Hammond’s mind drifted further back to revive earlier conversations. He recalled Carlisle’s comments on the danger of handing Paslov to the FBI, and of how much the Russian spymaster knew about all those secrets that were being so carefully hidden from Hoover’s people.
He went on to recall why Carlisle hadn’t wanted to take up Paslov’s offer to defect, and why he intended handing Paslov to Zalesie at the first sign of obstinacy. He also remembered why Carlisle had been willing to take such a foolish and uncalculated risk.
That was when Hammond suddenly remembered what it was that Carlisle had been screaming.
“Manhattan! It’s all about Manhattan.”
They were the words Carlisle had screamed, he was certain, but what about Manhattan?
With the panic calmed and his mind racing, Hammond more rationally assessed the nightmare. Was the warning significant, or was his subconscious merely feeding his fear and playing tricks with his imagination? Was it all just subconscious nonsense and far-fetched imaginings? Or was it simply another helping of the same guilt-ridden terror that had haunted his sleep for so many years, his nightly penance for so many deadly sins committed?
Was it all that conveniently simple, or had the subconscious been guiding the conscious?

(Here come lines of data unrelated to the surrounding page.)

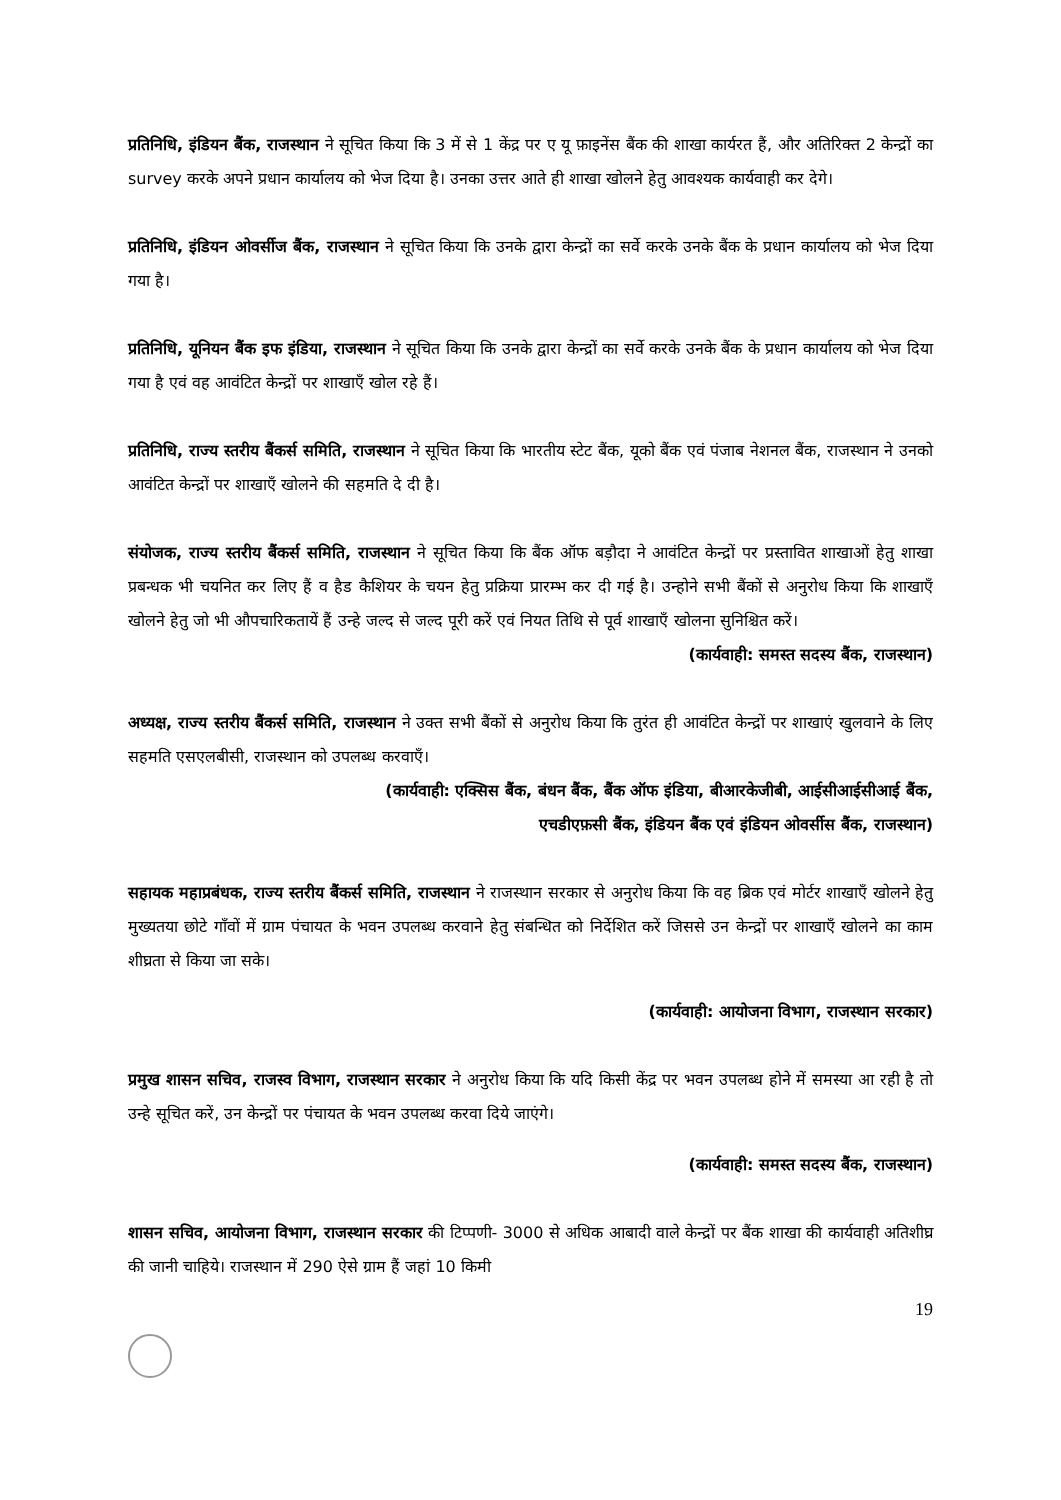प्रतिनिधि, इंडियन बैंक, राजस्थान ने सूचित किया कि 3 में से 1 केंद्र पर ए यू फ़ाइनेंस बैंक की शाखा कार्यरत हैं, और अतिरिक्त 2 केन्द्रों का survey करके अपने प्रधान कार्यालय को भेज दिया है। उनका उत्तर आते ही शाखा खोलने हेतु आवश्यक कार्यवाही कर देगे।
प्रतिनिधि, इंडियन ओवर्सीज बैंक, राजस्थान ने सूचित किया कि उनके द्वारा केन्द्रों का सर्वे करके उनके बैंक के प्रधान कार्यालय को भेज दिया गया है।
प्रतिनिधि, यूनियन बैंक इफ इंडिया, राजस्थान ने सूचित किया कि उनके द्वारा केन्द्रों का सर्वे करके उनके बैंक के प्रधान कार्यालय को भेज दिया गया है एवं वह आवंटित केन्द्रों पर शाखाएँ खोल रहे हैं।
प्रतिनिधि, राज्य स्तरीय बैंकर्स समिति, राजस्थान ने सूचित किया कि भारतीय स्टेट बैंक, यूको बैंक एवं पंजाब नेशनल बैंक, राजस्थान ने उनको आवंटित केन्द्रों पर शाखाएँ खोलने की सहमति दे दी है।
संयोजक, राज्य स्तरीय बैंकर्स समिति, राजस्थान ने सूचित किया कि बैंक ऑफ बड़ौदा ने आवंटित केन्द्रों पर प्रस्तावित शाखाओं हेतु शाखा प्रबन्धक भी चयनित कर लिए हैं व हैड कैशियर के चयन हेतु प्रक्रिया प्रारम्भ कर दी गई है। उन्होने सभी बैंकों से अनुरोध किया कि शाखाएँ खोलने हेतु जो भी औपचारिकतायें हैं उन्हे जल्द से जल्द पूरी करें एवं नियत तिथि से पूर्व शाखाएँ खोलना सुनिश्चित करें।
(कार्यवाही: समस्त सदस्य बैंक, राजस्थान)
अध्यक्ष, राज्य स्तरीय बैंकर्स समिति, राजस्थान ने उक्त सभी बैंकों से अनुरोध किया कि तुरंत ही आवंटित केन्द्रों पर शाखाएं खुलवाने के लिए सहमति एसएलबीसी, राजस्थान को उपलब्ध करवाएँ।
(कार्यवाही: एक्सिस बैंक, बंधन बैंक, बैंक ऑफ इंडिया, बीआरकेजीबी, आईसीआईसीआई बैंक,
एचडीएफ़सी बैंक, इंडियन बैंक एवं इंडियन ओवर्सीस बैंक, राजस्थान)
सहायक महाप्रबंधक, राज्य स्तरीय बैंकर्स समिति, राजस्थान ने राजस्थान सरकार से अनुरोध किया कि वह ब्रिक एवं मोर्टर शाखाएँ खोलने हेतु मुख्यतया छोटे गाँवों में ग्राम पंचायत के भवन उपलब्ध करवाने हेतु संबन्धित को निर्देशित करें जिससे उन केन्द्रों पर शाखाएँ खोलने का काम शीघ्रता से किया जा सके।
(कार्यवाही: आयोजना विभाग, राजस्थान सरकार)
प्रमुख शासन सचिव, राजस्व विभाग, राजस्थान सरकार ने अनुरोध किया कि यदि किसी केंद्र पर भवन उपलब्ध होने में समस्या आ रही है तो उन्हे सूचित करें, उन केन्द्रों पर पंचायत के भवन उपलब्ध करवा दिये जाएंगे।
(कार्यवाही: समस्त सदस्य बैंक, राजस्थान)
शासन सचिव, आयोजना विभाग, राजस्थान सरकार की टिप्पणी- 3000 से अधिक आबादी वाले केन्द्रों पर बैंक शाखा की कार्यवाही अतिशीघ्र की जानी चाहिये। राजस्थान में 290 ऐसे ग्राम हैं जहां 10 किमी
19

Was it steering him to answers that needed questions, and questions he had yet to consider? More worryingly, had it been a warning of approaching doom?

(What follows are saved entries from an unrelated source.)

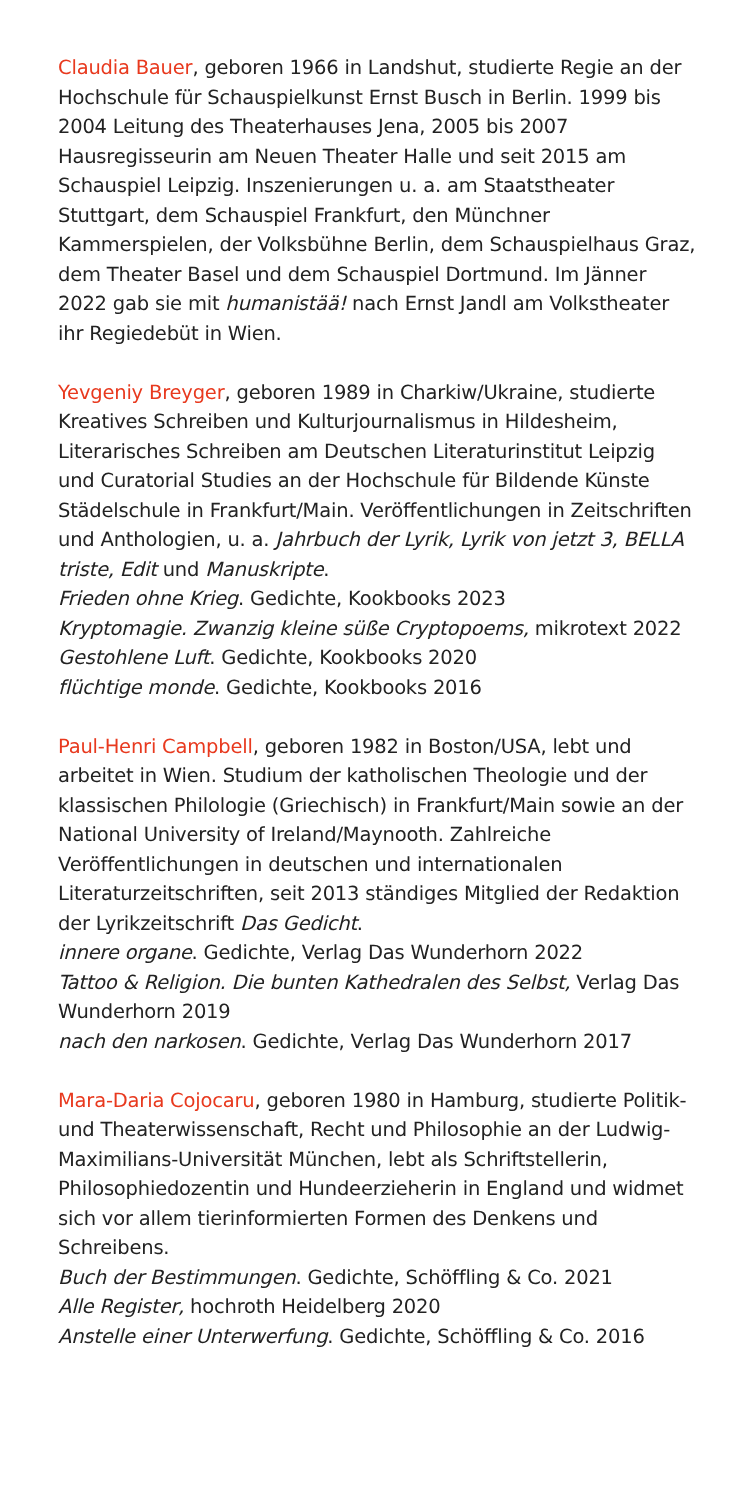Claudia Bauer, geboren 1966 in Landshut, studierte Regie an der Hochschule für Schauspielkunst Ernst Busch in Berlin. 1999 bis 2004 Leitung des Theaterhauses Jena, 2005 bis 2007 Hausregisseurin am Neuen Theater Halle und seit 2015 am Schauspiel Leipzig. Inszenierungen u. a. am Staatstheater Stuttgart, dem Schauspiel Frankfurt, den Münchner Kammerspielen, der Volksbühne Berlin, dem Schauspielhaus Graz, dem Theater Basel und dem Schauspiel Dortmund. Im Jänner 2022 gab sie mit humanistää! nach Ernst Jandl am Volkstheater ihr Regiedebüt in Wien.
Yevgeniy Breyger, geboren 1989 in Charkiw/Ukraine, studierte Kreatives Schreiben und Kulturjournalismus in Hildesheim, Literarisches Schreiben am Deutschen Literaturinstitut Leipzig und Curatorial Studies an der Hochschule für Bildende Künste Städelschule in Frankfurt/Main. Veröffentlichungen in Zeitschriften und Anthologien, u. a. Jahrbuch der Lyrik, Lyrik von jetzt 3, BELLA triste, Edit und Manuskripte.
Frieden ohne Krieg. Gedichte, Kookbooks 2023
Kryptomagie. Zwanzig kleine süße Cryptopoems, mikrotext 2022
Gestohlene Luft. Gedichte, Kookbooks 2020
flüchtige monde. Gedichte, Kookbooks 2016
Paul-Henri Campbell, geboren 1982 in Boston/USA, lebt und arbeitet in Wien. Studium der katholischen Theologie und der klassischen Philologie (Griechisch) in Frankfurt/Main sowie an der National University of Ireland/Maynooth. Zahlreiche Veröffentlichungen in deutschen und internationalen Literaturzeitschriften, seit 2013 ständiges Mitglied der Redaktion der Lyrikzeitschrift Das Gedicht.
innere organe. Gedichte, Verlag Das Wunderhorn 2022
Tattoo & Religion. Die bunten Kathedralen des Selbst, Verlag Das Wunderhorn 2019
nach den narkosen. Gedichte, Verlag Das Wunderhorn 2017
Mara-Daria Cojocaru, geboren 1980 in Hamburg, studierte Politik- und Theaterwissenschaft, Recht und Philosophie an der Ludwig-Maximilians-Universität München, lebt als Schriftstellerin, Philosophiedozentin und Hundeerzieherin in England und widmet sich vor allem tierinformierten Formen des Denkens und Schreibens.
Buch der Bestimmungen. Gedichte, Schöffling & Co. 2021
Alle Register, hochroth Heidelberg 2020
Anstelle einer Unterwerfung. Gedichte, Schöffling & Co. 2016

He dressed quickly, headed downstairs, and found the elderly night porter snoozing in an armchair by the remains of the fire. Hammond woke him and asked for a large scotch and water. After much muttering and grumbling and chinking of glass, his drink finally arrived.
“There you go, young sir. Couldn’t sleep, huh?”
“No, too much on my mind, I guess. Sorry to have disturbed you.”
The old man collected the poker from alongside the grate and began prodding and stirring the embers back to life. Hammond slumped into an armchair and sipped at his scotch.
“Long night for you, I suppose.”
The old man stopped prodding and proudly announced,
“I’m used to it, or I should be. Been doing it for nearly forty years now.”
“Forty years, huh? Now that’s a life’s work.”
The old man scoffed at the foolishness of an absent management.
“They tried to get me to retire, said I was too old for it. I said to ’em, you start getting complaints and I’ll start walking. That was three years ago and I’m still here.”
“Doesn’t it ever get lonely?”
“Naw, I’ve always been happy with my own company, and there’s always something to do around here.”
The old man returned the poker and began tidying the furniture in an intentional show of industry. Hammond sipped at his scotch and persevered with the pleasantries.
“Yeah, I suppose so. Bet you’ve seen some sights during that time, huh?”